Estimating the free throw shooting percentage of a player is particularly important for coaches to decide who to play for their team and who to foul on the opposing team. Coaches use the heuristic that players tend to shoot 10% worse in games than practice due to pressure and fatigue. They also consider past performance in similar situations, but not in a methodical way. To allow for methodical analysis, I have assembled the largest and most complete database of NBA free throws along with situational information. Since 2001, the NBA has included play-by-play information with the box scores to help fans follow the game. Using this information, I was able to scrape all free throws shot since 2001 as well as situational data such as game time, venue, opponent, score, number of the free throw in a given trip to the line, and whether the it was a technical free throw. This is all assembled in a PostgreSQL database containing approximately one million shots. In addition to this data, I also assembled season and career statistics on all players since 1950. Finally, I used the play-by-play data to generate a snapshot of each player's statistical history exactly as it would be available to a coach at the time of a free throw being attempted. Throughout the process of making a prediction tool, which will be detailed later, I was especially careful to obey the flow of time by removing future data from the prediction of any given free throw.

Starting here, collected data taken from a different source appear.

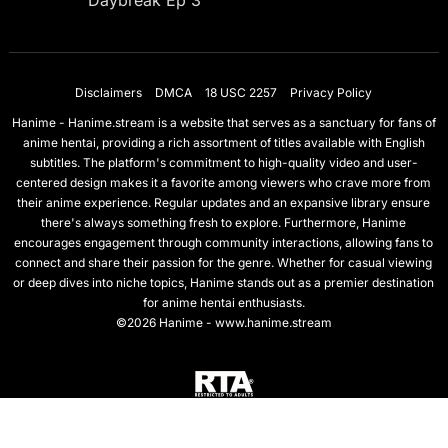
Daybreak Ep 3
Disclaimers
DMCA
18 USC 2257
Privacy Policy
Hanime - Hanime.stream is a website that serves as a sanctuary for fans of
anime hentai, providing a rich assortment of titles available with English
subtitles. The platform's commitment to high-quality video and user-
centered design makes it a favorite among viewers who crave more from
their anime experience. Regular updates and an expansive library ensure
there's always something fresh to explore. Furthermore, Hanime
encourages engagement through community interactions, allowing fans to
connect and share their passion for the genre. Whether for casual viewing
or deep dives into niche topics, Hanime stands out as a premier destination
for anime hentai enthusiasts.
©2026 Hanime - www.hanime.stream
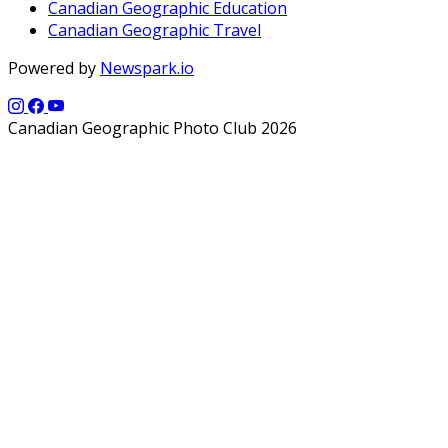
Canadian Geographic Education
Canadian Geographic Travel
Powered by
Newspark.io
Canadian Geographic Photo Club 2026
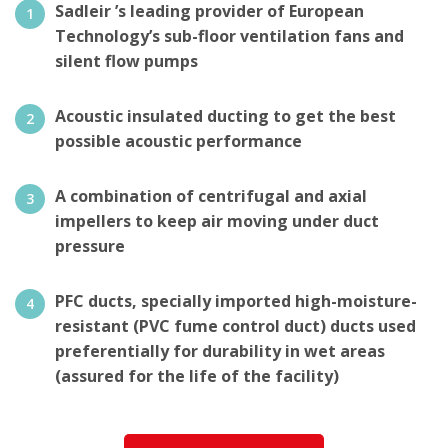
Sadleir ’s leading provider of European
Technology’s sub-floor ventilation fans and
silent flow pumps
Acoustic insulated ducting to get the best
possible acoustic performance
A combination of centrifugal and axial
impellers to keep air moving under duct
pressure
PFC ducts, specially imported high-moisture-
resistant (PVC fume control duct) ducts used
preferentially for durability in wet areas
(assured for the life of the facility)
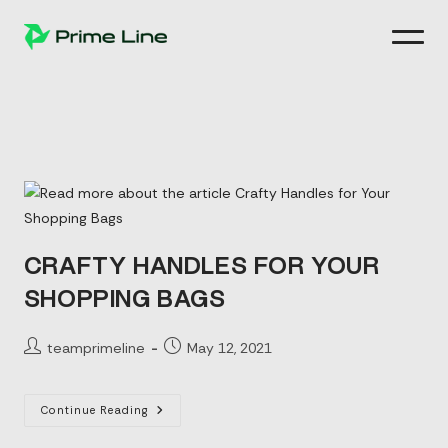
Skip
to
content
CRAFTY HANDLES FOR YOUR
SHOPPING BAGS
Post
Post
teamprimeline
May 12, 2021
author:
published:
Crafty
Continue Reading
Handles
For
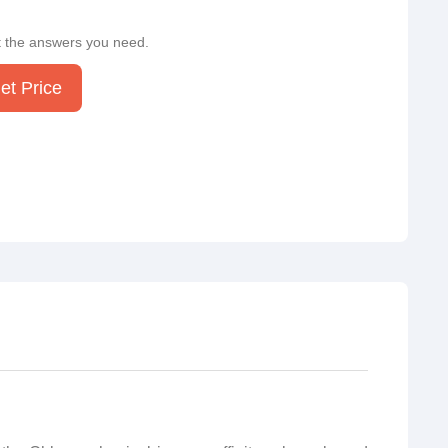
t the answers you need.
et Price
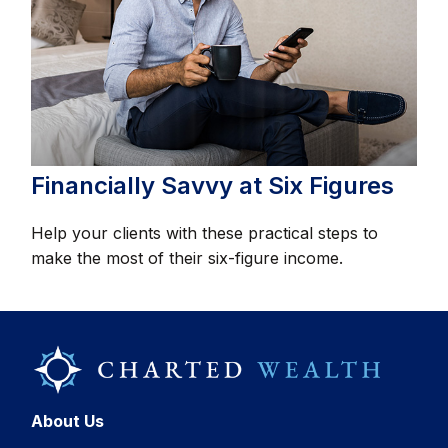
Financially Savvy at Six Figures
Help your clients with these practical steps to
make the most of their six-figure income.
About Us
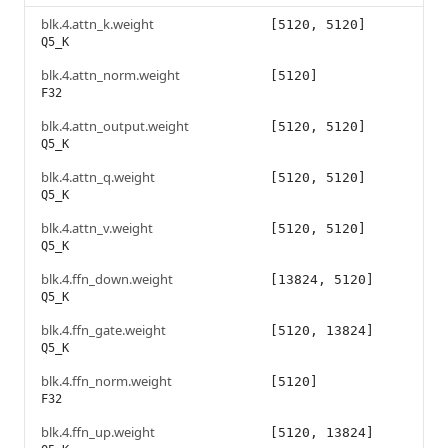
blk.4.attn_k.weight
[5120, 5120]
Q5_K
blk.4.attn_norm.weight
[5120]
F32
blk.4.attn_output.weight
[5120, 5120]
Q5_K
blk.4.attn_q.weight
[5120, 5120]
Q5_K
blk.4.attn_v.weight
[5120, 5120]
Q5_K
blk.4.ffn_down.weight
[13824, 5120]
Q5_K
blk.4.ffn_gate.weight
[5120, 13824]
Q5_K
blk.4.ffn_norm.weight
[5120]
F32
blk.4.ffn_up.weight
[5120, 13824]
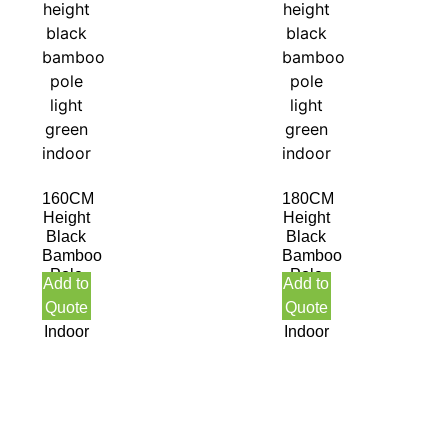
160CM
180CM
Height
Height
Black
Black
Bamboo
Bamboo
Pole
Pole
Add to
Add to
Light
Light
Quote
Quote
Green
Green
Indoor
Indoor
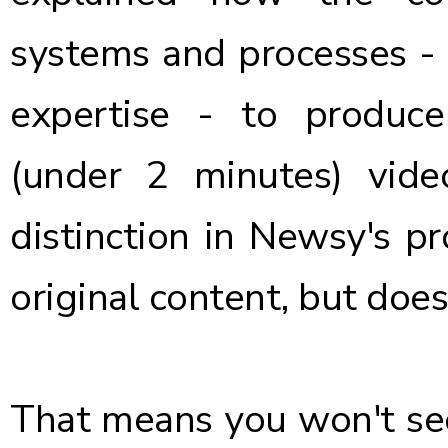
systems and processes -
expertise - to produce 
(under 2 minutes) video
distinction in Newsy's pr
original content, but does
That means you won't see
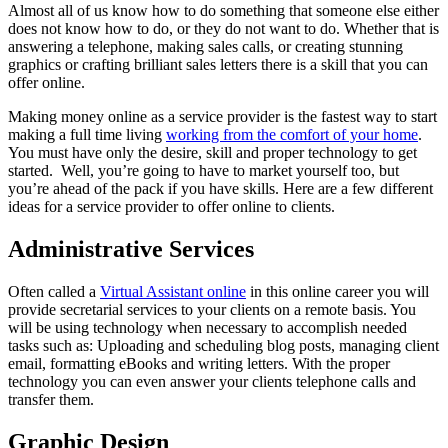
Almost all of us know how to do something that someone else either
does not know how to do, or they do not want to do. Whether that is
answering a telephone, making sales calls, or creating stunning
graphics or crafting brilliant sales letters there is a skill that you can
offer online.
Making money online as a service provider is the fastest way to start
making a full time living
working from the comfort of your home
.
You must have only the desire, skill and proper technology to get
started. Well, you’re going to have to market yourself too, but
you’re ahead of the pack if you have skills. Here are a few different
ideas for a service provider to offer online to clients.
Administrative Services
Often called a
Virtual Assistant online
in this online career you will
provide secretarial services to your clients on a remote basis. You
will be using technology when necessary to accomplish needed
tasks such as: Uploading and scheduling blog posts, managing client
email, formatting eBooks and writing letters. With the proper
technology you can even answer your clients telephone calls and
transfer them.
Graphic Design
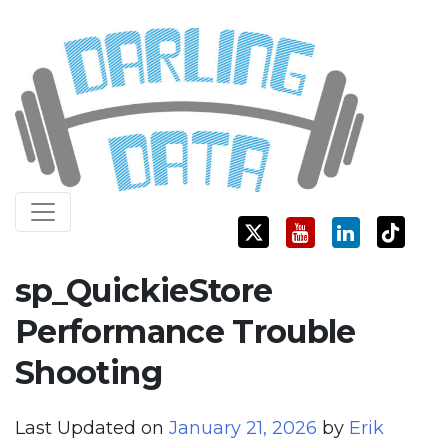
Skip
Darling Data
SQL Server Consulting, Education, and Training
to
content
sp_QuickieStore
Performance Trouble
Shooting
Last Updated on
January 21, 2026
by
Erik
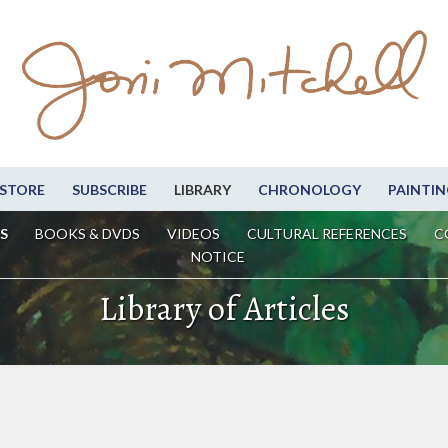
STORE
SUBSCRIBE
LIBRARY
CHRONOLOGY
PAINTIN
S
BOOKS & DVDS
VIDEOS
CULTURAL REFERENCES
C
NOTICE
Library of Articles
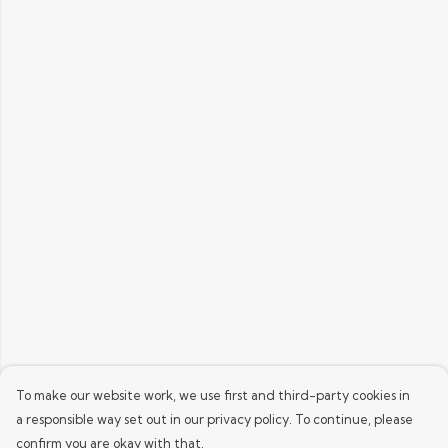
To make our website work, we use first and third-party cookies in
a responsible way set out in our privacy policy. To continue, please
confirm you are okay with that.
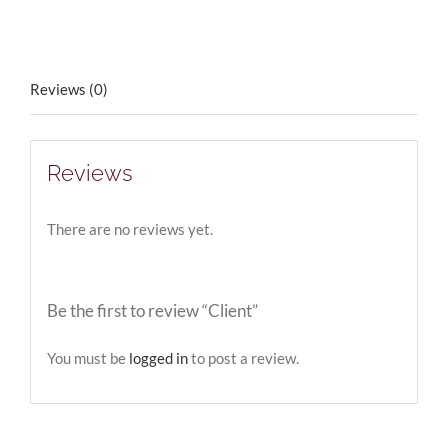
Reviews (0)
Reviews
There are no reviews yet.
Be the first to review “Client”
You must be
logged in
to post a review.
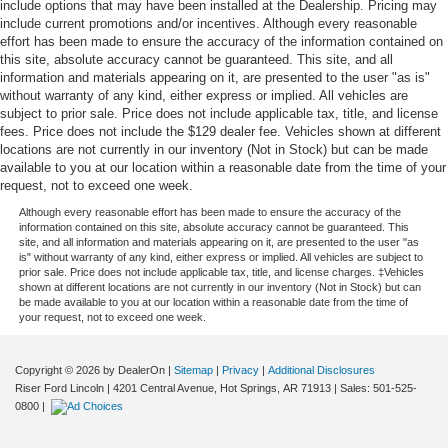
include options that may have been installed at the Dealership. Pricing may
include current promotions and/or incentives. Although every reasonable
effort has been made to ensure the accuracy of the information contained on
this site, absolute accuracy cannot be guaranteed. This site, and all
information and materials appearing on it, are presented to the user "as is"
without warranty of any kind, either express or implied. All vehicles are
subject to prior sale. Price does not include applicable tax, title, and license
fees. Price does not include the $129 dealer fee. Vehicles shown at different
locations are not currently in our inventory (Not in Stock) but can be made
available to you at our location within a reasonable date from the time of your
request, not to exceed one week.
Although every reasonable effort has been made to ensure the accuracy of the
information contained on this site, absolute accuracy cannot be guaranteed. This
site, and all information and materials appearing on it, are presented to the user "as
is" without warranty of any kind, either express or implied. All vehicles are subject to
prior sale. Price does not include applicable tax, title, and license charges. ‡Vehicles
shown at different locations are not currently in our inventory (Not in Stock) but can
be made available to you at our location within a reasonable date from the time of
your request, not to exceed one week.
Copyright © 2026
by DealerOn
|
Sitemap
|
Privacy
|
Additional Disclosures
Riser Ford Lincoln
|
4201 Central Avenue,
Hot Springs,
AR
71913
| Sales:
501-525-
0800
|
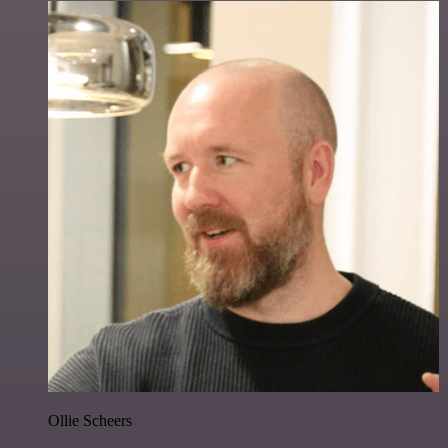
Ollie Scheers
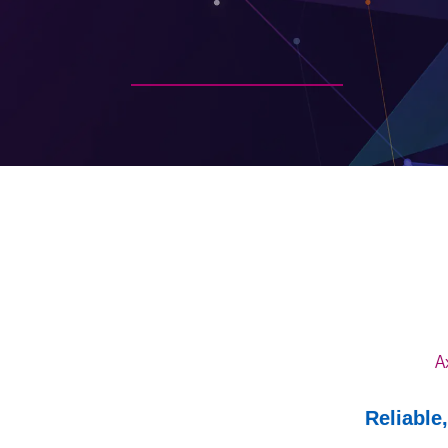
A
Reliable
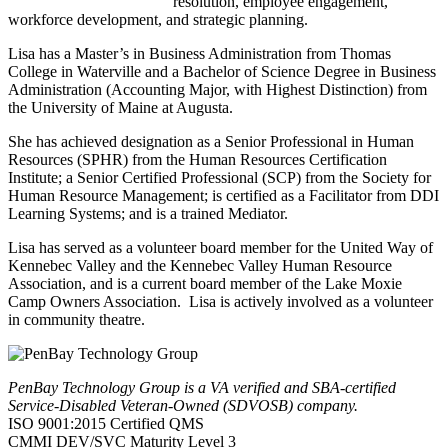
resolution, employee engagement,
workforce development, and strategic planning.
Lisa has a Master’s in Business Administration from Thomas
College in Waterville and a Bachelor of Science Degree in Business
Administration (Accounting Major, with Highest Distinction) from
the University of Maine at Augusta.
She has achieved designation as a Senior Professional in Human
Resources (SPHR) from the Human Resources Certification
Institute; a Senior Certified Professional (SCP) from the Society for
Human Resource Management; is certified as a Facilitator from DDI
Learning Systems; and is a trained Mediator.
Lisa has served as a volunteer board member for the United Way of
Kennebec Valley and the Kennebec Valley Human Resource
Association, and is a current board member of the Lake Moxie
Camp Owners Association. Lisa is actively involved as a volunteer
in community theatre.
PenBay Technology Group is a VA verified and SBA-certified
Service-Disabled Veteran-Owned (SDVOSB) company.
ISO 9001:2015 Certified QMS
CMMI DEV/SVC Maturity Level 3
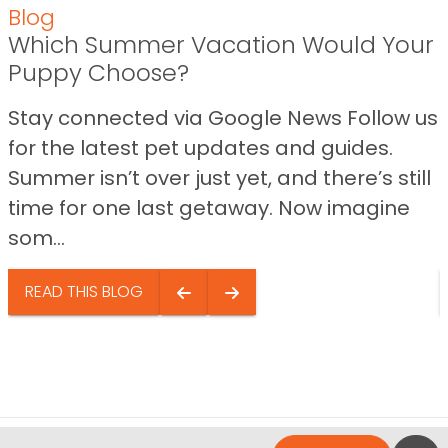
Blog
Which Summer Vacation Would Your
Puppy Choose?
Stay connected via Google News Follow us
for the latest pet updates and guides.
Summer isn’t over just yet, and there’s still
time for one last getaway. Now imagine
som...
READ THIS BLOG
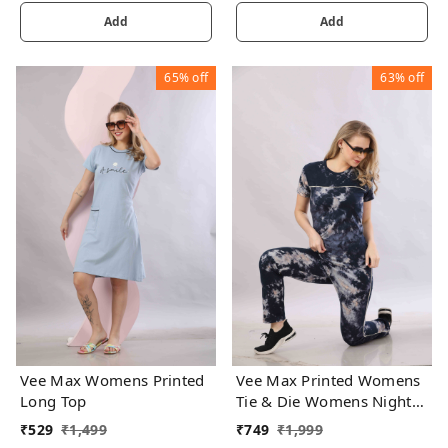
Add
Add
65%
off
63%
off
Vee Max Womens Printed
Vee Max Printed Womens
Long Top
Tie & Die Womens Night
Suits
₹
529
₹
1,499
₹
749
₹
1,999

Before getting to prediction, the play-by-play data enables us to probe some of the heuristics that coaches use to make gametime decisions. First, while fatigue seems to play a role as free throw percentage decreases by 1% in the fourth quarter, it spikes to 77.4% in the last minute of the game, presumably due to the best shooters being on the floor. Also, there is a consistent decrease of 2-3% for the first few minutes of each quarter. This may indicate that players take some time to warm up, further supported by the second free throw of a pair being made 4.6% more often than the first free throw. Seeing these large effects in the league-wide free throw percentages motivates that situational information can be used to better predict a player's likelihood to make a free throw at any point during the game. In addition to being interesting in its own right, this prediction tool is useful for coaches to better decide which players to play in a given situation and which opposing players to foul. So far, a tuned random forest classifier with situational data yields free throw percentages around 3% better than just using season and career data. While there is still room for better models considering the new dataset at our disposal, the current 3% improvement is definitely enough influence strategic decisions as differences between players' free throw percentages are often within a few points.

Kobe Bryant's Shooting Percentage Kaggle Competition

In honor of Kobe Bryant retiring from the NBA after playing for 20 years, Kaggle hosted a competition to predict his likelihood of making various shots. The data was already very clean, so the main effort went into feature engineering and evaluating different types of classifiers. Much of the data was qualitative categories of shot type, action type, or opponent, each of which had many options. I handled this using dummy variables corresponding to each option in each category, which Pandas makes very simple. Some of the classifiers I tried were random forests, gradient boosting, and adaptive boosting, with a carefully tuned random forest performing the best. The classifiers were evaluated using 10-fold cross validation and the log-loss metric. I was trying to predict a chance of making the shot, but in the data, the shot is either a make (1) or miss (0). Therefore, the log-loss makes sense as a metric because it penalizes more if the prediction is confidently wrong. You can view my analysis in the iPython notebook. There is nothing wild about the approach, but this shows that sensible feature engineering and cross validation is enough to reach 4th place out of over 1000 on the public leaderboard.